START Data for this exercise
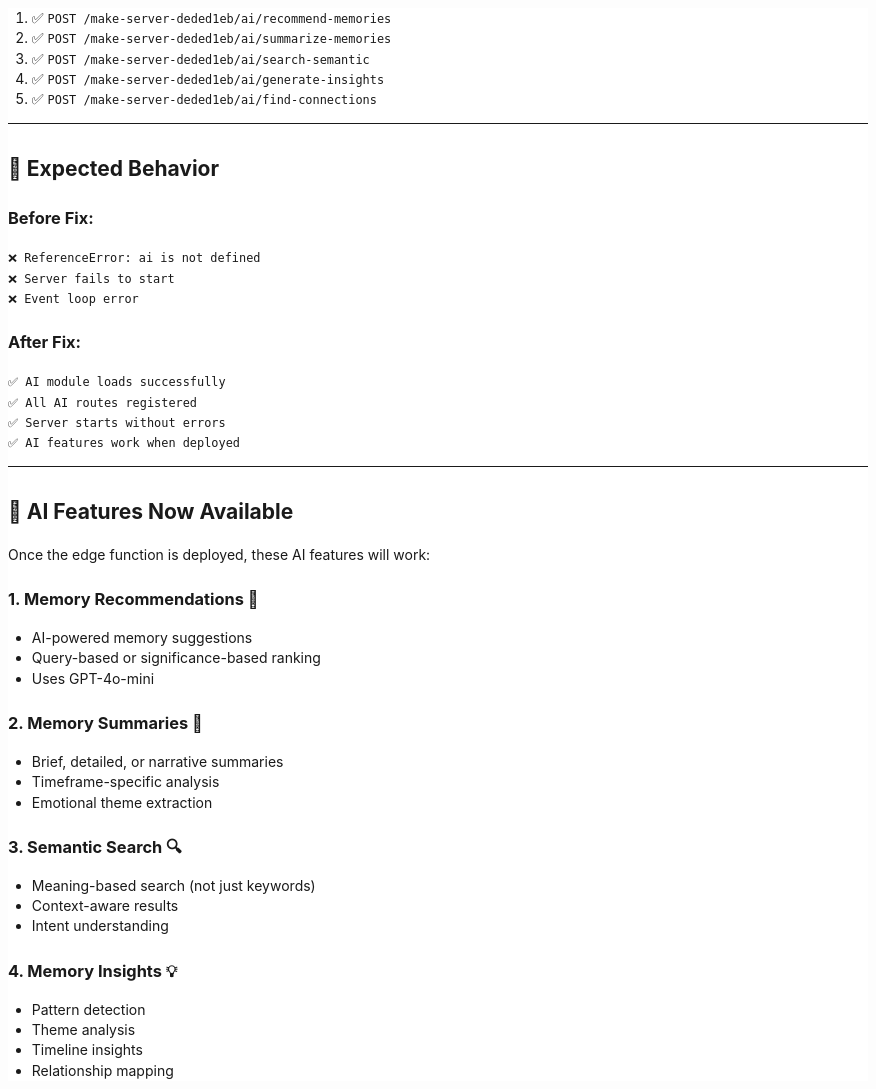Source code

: 1. ✅ `POST /make-server-deded1eb/ai/recommend-memories`
2. ✅ `POST /make-server-deded1eb/ai/summarize-memories`
3. ✅ `POST /make-server-deded1eb/ai/search-semantic`
4. ✅ `POST /make-server-deded1eb/ai/generate-insights`
5. ✅ `POST /make-server-deded1eb/ai/find-connections`

---

## 🎯 Expected Behavior

### Before Fix:
```
❌ ReferenceError: ai is not defined
❌ Server fails to start
❌ Event loop error
```

### After Fix:
```
✅ AI module loads successfully
✅ All AI routes registered
✅ Server starts without errors
✅ AI features work when deployed
```

---

## 🚀 AI Features Now Available

Once the edge function is deployed, these AI features will work:

### 1. **Memory Recommendations** 🎯
- AI-powered memory suggestions
- Query-based or significance-based ranking
- Uses GPT-4o-mini

### 2. **Memory Summaries** 📝
- Brief, detailed, or narrative summaries
- Timeframe-specific analysis
- Emotional theme extraction

### 3. **Semantic Search** 🔍
- Meaning-based search (not just keywords)
- Context-aware results
- Intent understanding

### 4. **Memory Insights** 💡
- Pattern detection
- Theme analysis
- Timeline insights
- Relationship mapping
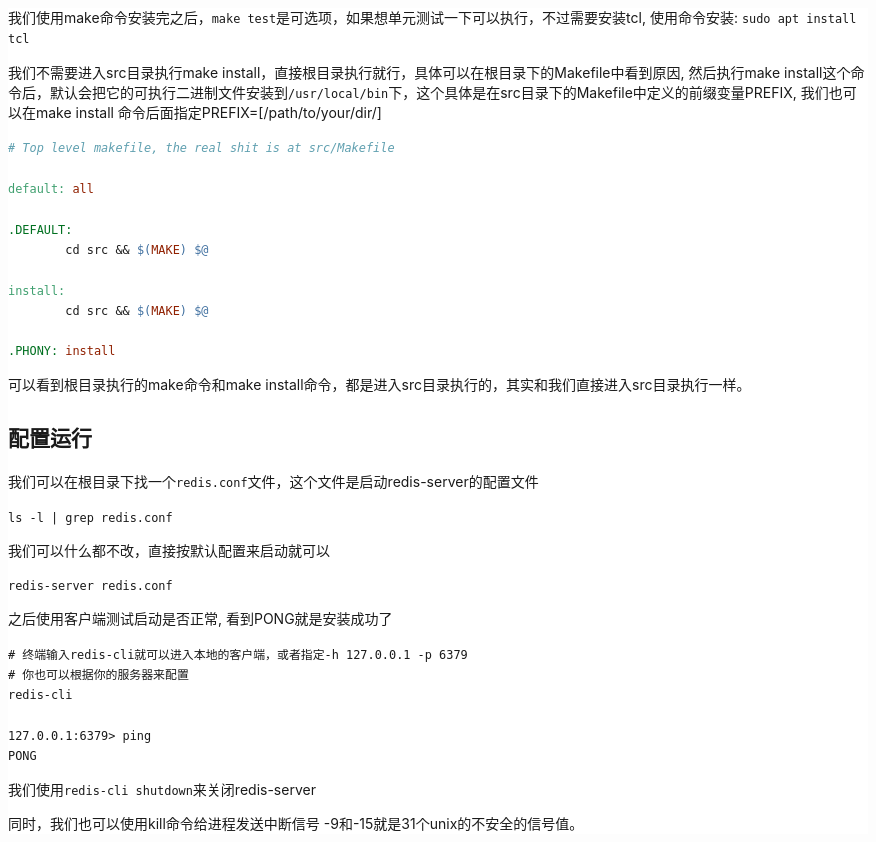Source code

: 我们使用make命令安装完之后，`make test`是可选项，如果想单元测试一下可以执行，不过需要安装tcl,
使用命令安装:
`sudo apt install tcl`

我们不需要进入src目录执行make install，直接根目录执行就行，具体可以在根目录下的Makefile中看到原因, 然后执行make install这个命令后，默认会把它的可执行二进制文件安装到`/usr/local/bin`下，这个具体是在src目录下的Makefile中定义的前缀变量PREFIX, 我们也可以在make install 命令后面指定PREFIX=[/path/to/your/dir/]

```Makefile
# Top level makefile, the real shit is at src/Makefile

default: all

.DEFAULT:
        cd src && $(MAKE) $@

install:
        cd src && $(MAKE) $@

.PHONY: install

```

可以看到根目录执行的make命令和make install命令，都是进入src目录执行的，其实和我们直接进入src目录执行一样。

## 配置运行

我们可以在根目录下找一个`redis.conf`文件，这个文件是启动redis-server的配置文件

```shell
ls -l | grep redis.conf

```

我们可以什么都不改，直接按默认配置来启动就可以

```shell
redis-server redis.conf

```
之后使用客户端测试启动是否正常, 看到PONG就是安装成功了

```shell
# 终端输入redis-cli就可以进入本地的客户端，或者指定-h 127.0.0.1 -p 6379
# 你也可以根据你的服务器来配置
redis-cli

127.0.0.1:6379> ping
PONG

```

我们使用`redis-cli shutdown`来关闭redis-server

同时，我们也可以使用kill命令给进程发送中断信号
-9和-15就是31个unix的不安全的信号值。
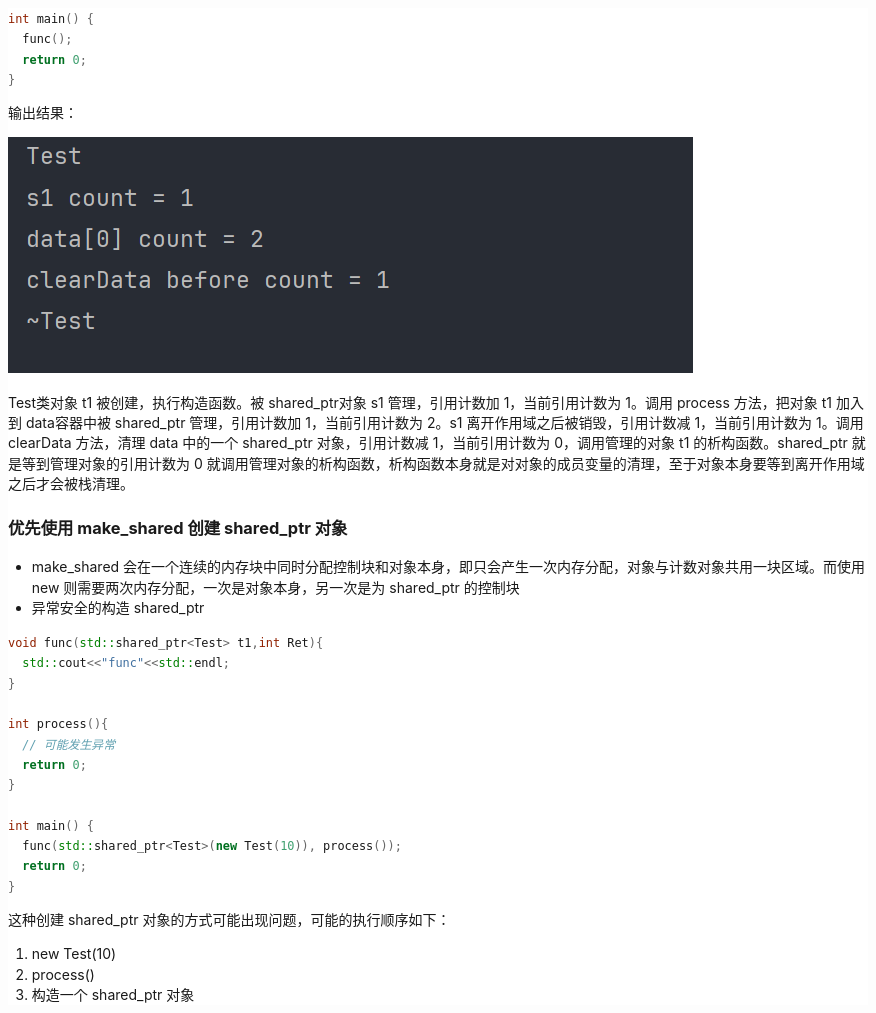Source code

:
 ```c++
int main() {
  func();
  return 0;
}
```

输出结果：

![正确析构2](./images/正确析构2.png)

Test类对象 t1 被创建，执行构造函数。被 shared_ptr对象 s1 管理，引用计数加 1，当前引用计数为 1。调用 process 方法，把对象 t1 加入到 data容器中被 shared_ptr 管理，引用计数加 1，当前引用计数为 2。s1 离开作用域之后被销毁，引用计数减 1，当前引用计数为 1。调用 clearData 方法，清理 data 中的一个 shared_ptr 对象，引用计数减 1，当前引用计数为 0，调用管理的对象 t1 的析构函数。shared_ptr 就是等到管理对象的引用计数为 0 就调用管理对象的析构函数，析构函数本身就是对对象的成员变量的清理，至于对象本身要等到离开作用域之后才会被栈清理。

### 优先使用 make_shared 创建 shared_ptr 对象

- make_shared 会在一个连续的内存块中同时分配控制块和对象本身，即只会产生一次内存分配，对象与计数对象共用一块区域。而使用 new 则需要两次内存分配，一次是对象本身，另一次是为 shared_ptr 的控制块
- 异常安全的构造 shared_ptr

```c++
void func(std::shared_ptr<Test> t1,int Ret){
  std::cout<<"func"<<std::endl;
}

int process(){
  // 可能发生异常
  return 0;
}

int main() {
  func(std::shared_ptr<Test>(new Test(10)), process());
  return 0;
}
```

这种创建 shared_ptr 对象的方式可能出现问题，可能的执行顺序如下：

1. new Test(10)
2. process()
3. 构造一个 shared_ptr 对象
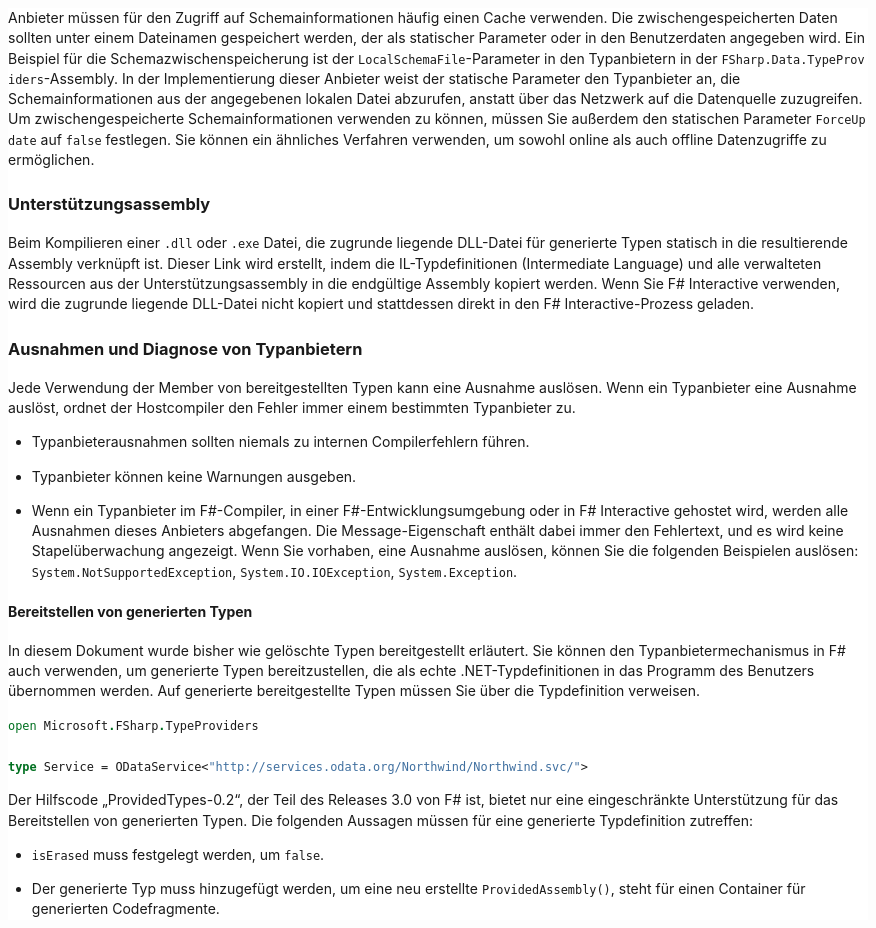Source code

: Anbieter müssen für den Zugriff auf Schemainformationen häufig einen Cache verwenden. Die zwischengespeicherten Daten sollten unter einem Dateinamen gespeichert werden, der als statischer Parameter oder in den Benutzerdaten angegeben wird. Ein Beispiel für die Schemazwischenspeicherung ist der `LocalSchemaFile`-Parameter in den Typanbietern in der `FSharp.Data.TypeProviders`-Assembly. In der Implementierung dieser Anbieter weist der statische Parameter den Typanbieter an, die Schemainformationen aus der angegebenen lokalen Datei abzurufen, anstatt über das Netzwerk auf die Datenquelle zuzugreifen. Um zwischengespeicherte Schemainformationen verwenden zu können, müssen Sie außerdem den statischen Parameter `ForceUpdate` auf `false` festlegen. Sie können ein ähnliches Verfahren verwenden, um sowohl online als auch offline Datenzugriffe zu ermöglichen.

### <a name="backing-assembly"></a>Unterstützungsassembly

Beim Kompilieren einer `.dll` oder `.exe` Datei, die zugrunde liegende DLL-Datei für generierte Typen statisch in die resultierende Assembly verknüpft ist. Dieser Link wird erstellt, indem die IL-Typdefinitionen (Intermediate Language) und alle verwalteten Ressourcen aus der Unterstützungsassembly in die endgültige Assembly kopiert werden. Wenn Sie F# Interactive verwenden, wird die zugrunde liegende DLL-Datei nicht kopiert und stattdessen direkt in den F# Interactive-Prozess geladen.

### <a name="exceptions-and-diagnostics-from-type-providers"></a>Ausnahmen und Diagnose von Typanbietern

Jede Verwendung der Member von bereitgestellten Typen kann eine Ausnahme auslösen. Wenn ein Typanbieter eine Ausnahme auslöst, ordnet der Hostcompiler den Fehler immer einem bestimmten Typanbieter zu.

- Typanbieterausnahmen sollten niemals zu internen Compilerfehlern führen.

- Typanbieter können keine Warnungen ausgeben.

- Wenn ein Typanbieter im F#-Compiler, in einer F#-Entwicklungsumgebung oder in F# Interactive gehostet wird, werden alle Ausnahmen dieses Anbieters abgefangen. Die Message-Eigenschaft enthält dabei immer den Fehlertext, und es wird keine Stapelüberwachung angezeigt. Wenn Sie vorhaben, eine Ausnahme auslösen, können Sie die folgenden Beispielen auslösen: `System.NotSupportedException`, `System.IO.IOException`, `System.Exception`.

#### <a name="providing-generated-types"></a>Bereitstellen von generierten Typen

In diesem Dokument wurde bisher wie gelöschte Typen bereitgestellt erläutert. Sie können den Typanbietermechanismus in F# auch verwenden, um generierte Typen bereitzustellen, die als echte .NET-Typdefinitionen in das Programm des Benutzers übernommen werden. Auf generierte bereitgestellte Typen müssen Sie über die Typdefinition verweisen.

```fsharp
open Microsoft.FSharp.TypeProviders 

type Service = ODataService<"http://services.odata.org/Northwind/Northwind.svc/">
```

Der Hilfscode „ProvidedTypes-0.2“, der Teil des Releases 3.0 von F# ist, bietet nur eine eingeschränkte Unterstützung für das Bereitstellen von generierten Typen. Die folgenden Aussagen müssen für eine generierte Typdefinition zutreffen:

- `isErased` muss festgelegt werden, um `false`.

- Der generierte Typ muss hinzugefügt werden, um eine neu erstellte `ProvidedAssembly()`, steht für einen Container für generierten Codefragmente.
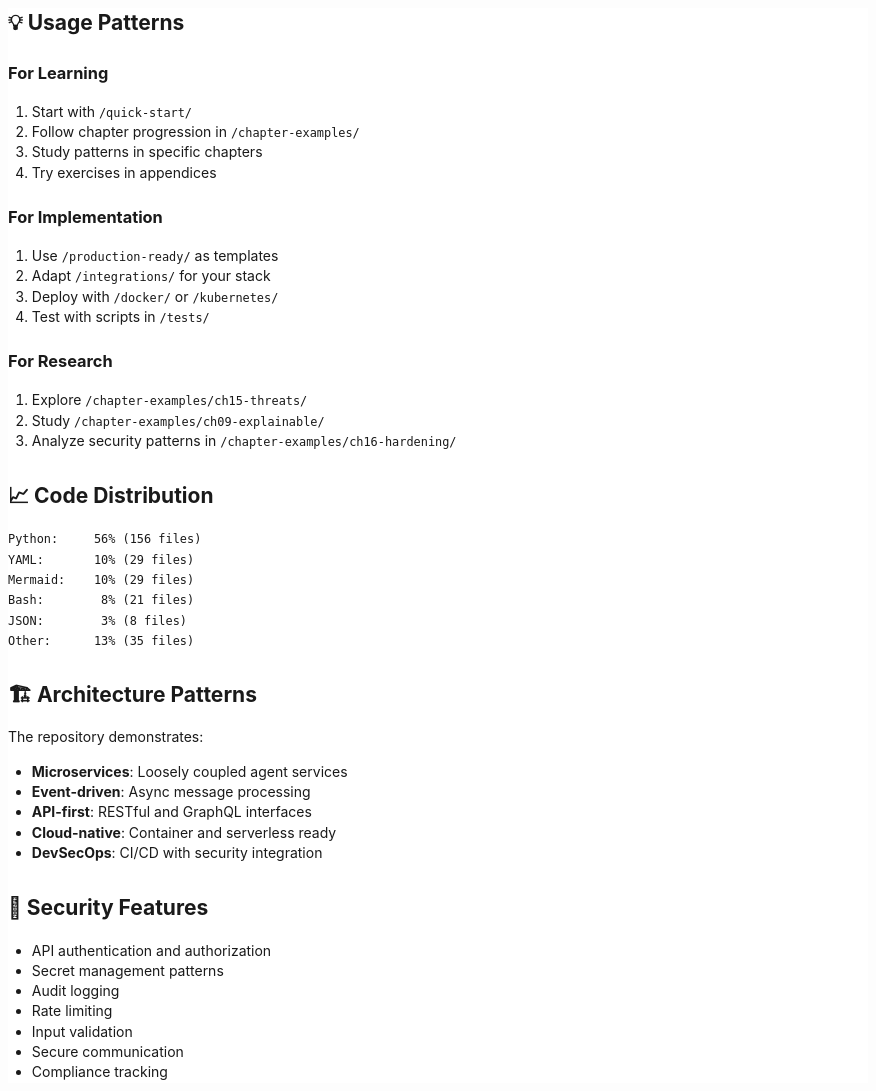## 💡 Usage Patterns

### For Learning
1. Start with `/quick-start/`
2. Follow chapter progression in `/chapter-examples/`
3. Study patterns in specific chapters
4. Try exercises in appendices

### For Implementation
1. Use `/production-ready/` as templates
2. Adapt `/integrations/` for your stack
3. Deploy with `/docker/` or `/kubernetes/`
4. Test with scripts in `/tests/`

### For Research
1. Explore `/chapter-examples/ch15-threats/`
2. Study `/chapter-examples/ch09-explainable/`
3. Analyze security patterns in `/chapter-examples/ch16-hardening/`

## 📈 Code Distribution

```
Python:     56% (156 files)
YAML:       10% (29 files)
Mermaid:    10% (29 files)
Bash:        8% (21 files)
JSON:        3% (8 files)
Other:      13% (35 files)
```

## 🏗️ Architecture Patterns

The repository demonstrates:
- **Microservices**: Loosely coupled agent services
- **Event-driven**: Async message processing
- **API-first**: RESTful and GraphQL interfaces
- **Cloud-native**: Container and serverless ready
- **DevSecOps**: CI/CD with security integration

## 🔐 Security Features

- API authentication and authorization
- Secret management patterns
- Audit logging
- Rate limiting
- Input validation
- Secure communication
- Compliance tracking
END Data for this exercise
_What you should do_: In the material above, find the line with "- **API-first**: RESTful"; then retype it and every line after it through the last, exactly as written.

_Completed exercise_:
- **API-first**: RESTful and GraphQL interfaces
- **Cloud-native**: Container and serverless ready
- **DevSecOps**: CI/CD with security integration

## 🔐 Security Features

- API authentication and authorization
- Secret management patterns
- Audit logging
- Rate limiting
- Input validation
- Secure communication
- Compliance tracking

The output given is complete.